The College of William & Mary has been in violation of Title IX regulation for decades according to attorney Arthur H. Bryant of Bailey & Glasser LLP.
The law firm and William & Mary just reached a settlement regarding the initial September elimination of three women’s sports. Those three sports – women’s gymnastics, women’s swimming and women’s volleyball – were reinstated by the institution to avoid being sued in a class-action lawsuit by Bryant’s firm for Title IX violations.
In 1991, William & Mary was planning to eliminate women's basketball, among other programs. Bryant's threat of legal action that year prompted the school to reinstate that program.
By eliminating the three teams this past Sept. 3, along with four other men’s programs, W&M was depriving equal opportunity to women on the basis of sport, in addition to financial aid and treatment, according to Bryant.
Female student-athletes on those teams gathered legal representation for those claims by the Oakland, California-based law firm.
Through the firm’s investigations of William & Mary’s practices based on gender, they discovered that the noncompliance extended prior to the school’s announcement of cuts.
"It became clear that William & Mary was in blatant violation of Title IX and that the elimination of these three women's teams would make matters worse," Bryant, the lead counselor on the lawsuit, told NBC Sports Washington. "They have been in violation of Title IX for decades. That's what the documents (provided by the school) show."
In the athletic department’s ‘Tribe 2025’ strategic plan, the writing notes a lapse in gender equity among the school’s programs. The plan outlines multiple goals and objectives to fulfill the student-athlete experience. One objective is Gender Equity, which states that the school will adjust team rosters and funding to reduce the participation gap each year.
W&M's student body makeup is 58% female, 42% male as stated in US News and confirmed by Bailey & Glasser. Through William & Mary’s documents reviewed by Bryant and his legal team, the college currently operates on a 50-50 scale for gender when allocating scholarships.
Bryant attests that according to Title IX, a participation gap should not exist for schools that are compliant with the law. Athletic departments – in regards to sport opportunity, financial aid, scholarships and treatment – should reflect the student body’s gender demographics in a proportionality test enforced by the Department of Education’s Office For Civil Rights.
This extends beyond the number of teams within a department, but also the scholarship amount for the individual athletes and roster construction to reflect the student-body population.
“William & Mary has always been committed to gender equity and compliance with Title IX. [Monday's] announcement provides the path forward in making significant progress toward attaining equity in participation,” the school said in a statement to NBC Sports Washington in response to the allegations. “Athletics will pursue a robust process for completing a gender equity strategic plan this academic year. That plan will ensure Title IX compliance by the end of the 2022-23 academic year, if not sooner.”
Additionally, an older version of the school’s FAQs on the department’s changes obtained by NBC Sports Washington through Bryant’s law firm, states that the original reduction of sports would not accomplish Title IX compliance.
The school said it would have to strategically rebalance sport offerings and target roster management in the active sports to reduce the existing participation gap. The updated version of the FAQs states the decision to bring back women’s gymnastics, volleyball and swimming “will make significant progress toward attaining equity in participation.”
Whether to meet Title IX laws or not, the strategic plan, released in Oct. 2019, planned to increase opportunities for women by adding another women’s sport at the varsity level. This, however, was nearly a year before the three programs were cut prior to the ongoing coronavirus pandemic.
Examples of Title IX violations don’t end with a proportionality test. The law firm says it found numerous instances where women’s programs were not receiving the same treatment for basic competition needs.

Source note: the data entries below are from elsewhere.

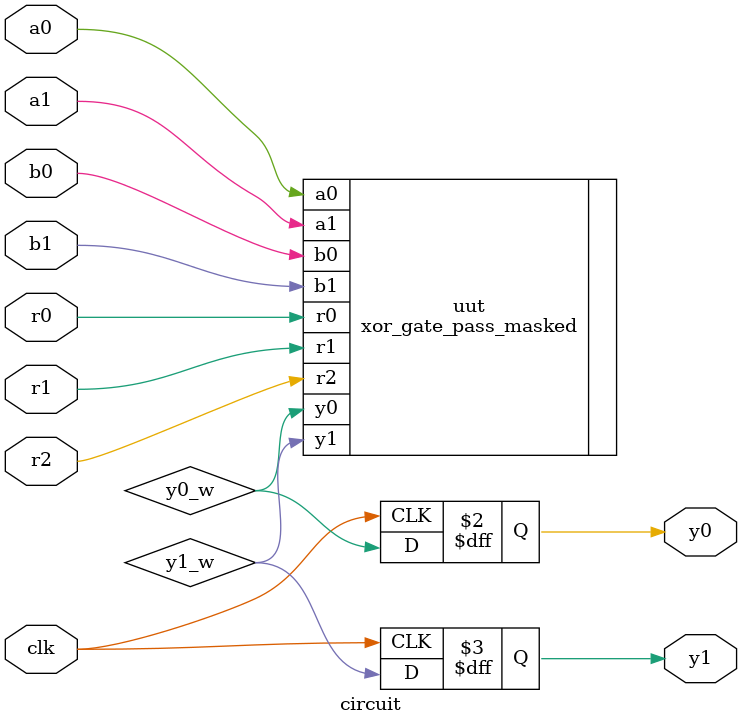
<source format=v>
module circuit (
    input  wire clk,

    input  wire a0,
    input  wire a1,
    input  wire b0,
    input  wire b1,

    input  wire r0,
    input  wire r1,
    input  wire r2,

    output reg  y0,
    output reg  y1
);

    wire y0_w;
    wire y1_w;

    xor_gate_pass_masked uut (
        .a0(a0),
        .a1(a1),
        .b0(b0),
        .b1(b1),
        .r0(r0),
        .r1(r1),
        .r2(r2),
        .y0(y0_w),
        .y1(y1_w)
    );

    always @(posedge clk) begin
        y0 <= y0_w;
        y1 <= y1_w;
    end

endmodule

</source>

“There was example after example of the men's teams being treated better than the women's teams from everything from travel and lodging, to uniforms and equipment, the practice facilities and practice times, all that sort of stuff," Bryant told NBC Sports Washington.
Prior to the settlement, athletic director Samantha Huge and the school agreed to part ways in the wake of the potential lawsuit and public outcry. She left her position Oct. 6, a day before her first scheduled meeting with the law firm.
"We had no interaction with the former athletic director,” Bryant said. “It is clear the program was in violation under her leadership. And it was clear that she was intimately involved in proposing changes to the program that would have made it worse.”
Huge was one of 49 female Division I athletic directors of the 353 programs who reported demographics to the NCAA in 2019.
William & Mary will enter the 2021-22 school year with 19 sports (seven men, 12 women). The college originally housed 23 programs, which is generally above average compared to other institutions of similar size.
Agreed upon in part of the settlement, William & Mary will create a Gender Equity Plan to become fully compliant with Title IX by the end of the 2022-23 academic year. The reinstatement of the three programs and the equity plan will satisfy the law firm and prevent the college from being sued.